J’ai détruit l’église, la mairie et la salle
des fêtes où des complices de Larbi auraient pu trouver refuge.
Pas d’omelette sans casser des œufs.
J’ai demandé à mes enfants d’écrire
« Enfants de Larbi, on vous aime » sur une méga bombe
et je l’ai larguée de très haut. Boum ! du côté de l’école
maternelle. 54 civils tués, parmi lesquels 37 enfants.
C’est la faute à Larbi, il avait dû y entreposer sa poudre.
J’ai écrabouillé la station d’épuration.
Toutes les eaux sales coulent vers les villages alentour. Qu’ils
aillent se plaindre à ce salopard de Larbi !

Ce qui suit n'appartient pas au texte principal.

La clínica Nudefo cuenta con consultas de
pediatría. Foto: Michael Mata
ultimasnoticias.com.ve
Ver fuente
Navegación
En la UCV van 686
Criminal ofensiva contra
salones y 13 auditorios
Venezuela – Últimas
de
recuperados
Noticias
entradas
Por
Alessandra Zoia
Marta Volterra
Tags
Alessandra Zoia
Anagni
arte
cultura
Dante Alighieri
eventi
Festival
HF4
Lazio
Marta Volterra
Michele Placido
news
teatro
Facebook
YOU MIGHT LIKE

Jusqu’au jour où Larbi sortira de son trou, les
mains en l’air pour que je lui colle une balle dans la nuque, il
n’y aura pas de paix.
Des bavures ? Mais c’est la faute à Larbi qui
se cache dans son village et qui utilise les infrastructures, les
bâtiments, les hommes, les femmes et les enfants comme bouclier.
Le lâche ! Il suffirait qu’il ait eu le courage d’aller
seul au milieu du terrain de foot pour m’y faire un bras
d’honneur et une seule bombe suffirait. Une petite. Les
destructions, les assassinats aveugles de civils ne seraient pas
à déplorer. Alors, c’est la faute à qui ?

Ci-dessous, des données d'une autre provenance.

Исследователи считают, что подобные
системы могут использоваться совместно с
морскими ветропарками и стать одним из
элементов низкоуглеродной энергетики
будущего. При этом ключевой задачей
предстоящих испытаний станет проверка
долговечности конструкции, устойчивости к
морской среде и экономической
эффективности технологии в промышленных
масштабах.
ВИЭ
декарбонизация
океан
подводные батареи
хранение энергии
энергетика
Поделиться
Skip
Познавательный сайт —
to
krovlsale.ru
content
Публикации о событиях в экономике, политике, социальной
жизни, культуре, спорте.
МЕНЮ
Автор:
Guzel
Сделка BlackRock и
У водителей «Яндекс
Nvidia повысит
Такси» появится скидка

Ne me dites pas, à moi, que je suis un belliciste
sans cœur, que j’abuse à pénétrer à ma guise chez mes
voisins, à arracher leurs oliviers, à détruire leurs silos, à
confisquer leur eau, à déplacer les bornes de propriété, à
poser des barbelés partout, à zigouiller les jeteurs de
cailloux. Je m’appelle Shimon Peres, prix Nobel de la paix et je
suis Israélien.
Au nom des souffrances que des européens ont
infligé aux juifs il y a soixante ans, je ne peux être contredit
quand je dis : « Tout ça, c’est entièrement la
faute à Larbi et j’ai le droit de me défendre. »
Et celui qui regarde avec horreur ces dizaines de
poupées de chiffons disloquées et grises qui étaient des
enfants rieurs avant que je débarque dans leur village avec
l’ami Tsahal, celui qui fait « Tsss ! tsss ! »
et qui me jette un regard noir, celui-là, croyez-en mon expérience
de vétéran, celui-là est antisémite.